“I haven’t cried…yet,” says Deaja Todd, a wan smile struggling across her face.
Not that anyone would blame the 22-year-old — who plans to complete her bachelor’s program in public health at Wayne State University this winter — if she did break down in sobs. A nursing assistant who works three days a week on one of several floors set aside by a local hospital system for Detroit-area COVID-19 patients, Todd has been as close to the front lines of the pandemic as any aspiring health professional could imagine.
She’s witnessed the fear on the faces of her colleagues and mentors, hardened medical professionals with decades of experience, as they fight to save dying patients while also trying to avoid contracting the infection themselves. She’s felt the sadness and anger they’ve expressed at their inability to stop a disease that they still know too little about. And she’s seen death — way too much of it.
“We’ve had people pass away, and it’s very sad,” says Todd. “Sometimes, it happens so suddenly. We’ve had people come in who look fine. One minute, they’re talking and texting on their phones. And then, all of sudden, they’re fighting for their lives.”
Through it all, Todd keeps working. An aspiring nurse with plans to enroll in WSU’s College of Nursing after graduation, Todd works 12-hour days to provide crucial support to the health care professionals around her. She makes runs for materials for overwhelmed doctors and nurses. She stocks medical carts with critical equipment. She carefully helps staff members into and out of protective gowns. She endlessly sanitizes doorknobs, entryways and just about anything else that could pose an infection risk for the hospital’s staff and patients.
“It’s not easy, but I’m learning so much,” says Todd, who juggles her work at the hospital with a full load of classes, a manager’s position at a restaurant and an internship at a local nonprofit. “I’m seeing things I’ve never seen before, watching people work on procedures I didn’t know much about before, hearing terms I’ve never heard. And I’m fine with being here because this is where I’m needed.”
Todd says her floor was converted to a COVID unit near the end of March, a move that sent shockwaves through her team.
“I was there when they announced it,” she recalls. “There were a lot of emotions. People were crying. We didn’t know what to expect. We knew the disease was here in Michigan, but it wasn’t on our floor. It didn’t affect us. Now, it was about to.”
Todd recalls hustling to get her floor ready — stocking carts with gowns and gloves, prepping patient rooms with oxygen machines and other life-saving equipment — even as she and her co-workers began making plans to drastically alter their personal lives.
“People had to move out of their homes,” she says. “There were people making accommodations for their children, their elderly relatives.”
Hours after the announcement, Todd says, there was a shift change, and infected patients began to make their way to her floor.

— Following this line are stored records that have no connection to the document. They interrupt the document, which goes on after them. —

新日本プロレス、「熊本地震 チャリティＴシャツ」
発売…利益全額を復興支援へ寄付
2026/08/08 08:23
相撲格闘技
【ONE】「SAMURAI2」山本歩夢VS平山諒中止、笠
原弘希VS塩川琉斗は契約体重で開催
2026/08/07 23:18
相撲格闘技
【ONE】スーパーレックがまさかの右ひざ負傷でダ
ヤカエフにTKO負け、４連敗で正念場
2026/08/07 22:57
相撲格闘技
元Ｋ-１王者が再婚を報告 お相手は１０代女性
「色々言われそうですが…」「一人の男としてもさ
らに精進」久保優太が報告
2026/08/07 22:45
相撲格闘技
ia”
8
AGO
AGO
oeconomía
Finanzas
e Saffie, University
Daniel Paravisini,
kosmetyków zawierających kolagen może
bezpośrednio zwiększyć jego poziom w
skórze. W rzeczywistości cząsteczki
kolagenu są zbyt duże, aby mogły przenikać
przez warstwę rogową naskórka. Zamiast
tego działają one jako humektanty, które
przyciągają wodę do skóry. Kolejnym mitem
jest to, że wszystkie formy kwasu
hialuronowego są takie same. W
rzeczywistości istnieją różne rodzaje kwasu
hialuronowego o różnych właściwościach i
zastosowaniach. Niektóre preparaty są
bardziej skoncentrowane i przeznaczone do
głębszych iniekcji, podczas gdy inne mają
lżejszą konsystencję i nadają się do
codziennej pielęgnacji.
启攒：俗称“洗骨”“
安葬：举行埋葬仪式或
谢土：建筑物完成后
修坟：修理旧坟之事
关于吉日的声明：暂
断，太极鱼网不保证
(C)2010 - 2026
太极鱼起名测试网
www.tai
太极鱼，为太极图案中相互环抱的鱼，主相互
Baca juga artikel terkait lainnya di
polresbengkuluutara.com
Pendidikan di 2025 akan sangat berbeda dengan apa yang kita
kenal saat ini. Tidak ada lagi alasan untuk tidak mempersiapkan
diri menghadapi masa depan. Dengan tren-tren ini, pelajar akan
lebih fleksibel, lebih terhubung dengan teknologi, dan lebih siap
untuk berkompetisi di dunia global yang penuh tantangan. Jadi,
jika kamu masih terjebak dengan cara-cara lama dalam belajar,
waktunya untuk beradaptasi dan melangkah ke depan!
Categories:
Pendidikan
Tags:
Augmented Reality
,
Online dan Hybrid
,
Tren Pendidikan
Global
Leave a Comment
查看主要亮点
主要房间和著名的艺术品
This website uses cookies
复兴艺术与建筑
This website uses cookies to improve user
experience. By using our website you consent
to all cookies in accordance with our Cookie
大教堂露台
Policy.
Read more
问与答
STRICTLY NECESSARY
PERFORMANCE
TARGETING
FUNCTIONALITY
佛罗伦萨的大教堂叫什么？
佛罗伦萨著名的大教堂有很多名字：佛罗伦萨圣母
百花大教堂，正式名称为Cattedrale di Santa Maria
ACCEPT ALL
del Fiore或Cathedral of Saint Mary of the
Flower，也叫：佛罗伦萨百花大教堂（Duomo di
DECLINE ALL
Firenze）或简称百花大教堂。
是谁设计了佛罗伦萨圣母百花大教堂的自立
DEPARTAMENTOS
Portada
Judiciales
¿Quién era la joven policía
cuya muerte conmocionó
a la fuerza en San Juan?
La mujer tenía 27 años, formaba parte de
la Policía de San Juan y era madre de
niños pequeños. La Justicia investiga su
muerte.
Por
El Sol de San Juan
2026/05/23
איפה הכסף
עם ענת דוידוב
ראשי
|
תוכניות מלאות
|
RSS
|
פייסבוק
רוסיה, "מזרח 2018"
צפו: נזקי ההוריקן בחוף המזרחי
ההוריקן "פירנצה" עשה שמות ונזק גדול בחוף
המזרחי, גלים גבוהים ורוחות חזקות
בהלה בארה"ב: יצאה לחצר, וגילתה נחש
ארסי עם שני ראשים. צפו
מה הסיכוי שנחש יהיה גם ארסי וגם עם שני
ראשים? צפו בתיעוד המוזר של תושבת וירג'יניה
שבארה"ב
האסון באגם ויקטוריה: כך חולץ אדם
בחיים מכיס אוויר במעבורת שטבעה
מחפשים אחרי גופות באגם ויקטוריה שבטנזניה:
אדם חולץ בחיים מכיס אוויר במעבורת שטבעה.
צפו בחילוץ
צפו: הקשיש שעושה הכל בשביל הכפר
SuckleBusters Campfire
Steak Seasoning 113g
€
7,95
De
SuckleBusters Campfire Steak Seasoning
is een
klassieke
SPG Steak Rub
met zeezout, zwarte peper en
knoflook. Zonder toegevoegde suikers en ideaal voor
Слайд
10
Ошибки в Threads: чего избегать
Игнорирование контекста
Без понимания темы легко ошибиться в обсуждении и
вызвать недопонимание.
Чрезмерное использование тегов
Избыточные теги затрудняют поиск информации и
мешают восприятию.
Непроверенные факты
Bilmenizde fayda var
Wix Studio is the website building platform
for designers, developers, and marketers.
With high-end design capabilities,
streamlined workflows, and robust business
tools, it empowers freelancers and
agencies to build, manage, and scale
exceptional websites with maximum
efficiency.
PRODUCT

“That,” she says, “is when it got real.”
She didn’t have to be in the thick of the crisis. As the outbreak ramped up last month, her supervisors were already grimly anticipating the crush of sick and dying people that was to come. And they gave Todd, who was hired part-time at the hospital in September, the option of working elsewhere in the health system.
It didn’t help that Todd suffered from leukemia as a child and has a compromised immune system as a result. To make matters even thornier, she took sick in March, registering a temperature of more than 100 degrees and raising concerns that she may have contracted COVID-19.
“They sent me home,” she says. “We have good management. They always make sure that I’m safe, and I really appreciate that.”
After a week off and a subsequent negative test for COVID-19, Todd made her way back to work. In her short time away, the pandemic had exploded and the quiet area of the hospital where she had worked since the fall had become a battleground.
“So much had changed during just that week,” she says. “It was like my first day of work all over again. I had to get a medical assessment. They checked my temperature. I had to get different sets of scrubs. I now put my phone in a paper bag and put it away.”
Since then, Todd says, her life at home has been impacted as much as at her job. She washes herself and her clothes incessantly. She won’t wear shoes she’s worn in the hospital into her home. She has temporarily suspended visits to her parents and her boyfriend.
“We can’t always go home because we don’t know if we have caught anything,” she says. “Nurses are telling me their kids don’t live with them anymore. They sleep in separate beds from their husbands. Some people can’t come back to work because they live with elderly parents.”
Not many of them have energy for normal social lives anyway. At the end of their shifts, she says, she and her colleagues are so exhausted that most have just enough energy to go home to bed and then come back the next day.
It sometimes seems that, even if she did want to cry, Todd wouldn’t have the time or the strength. As it is, she’s giving all she can to support the men and women who fight uphill each day to save lives amid one of the worst health crises in modern American history.
“I haven’t seen anyone break down, but we are stressed out,” concedes Todd. “People take time performing rounds of CPR and just come out sweating. There’s no talking, no hugging. You know what you’re up against.”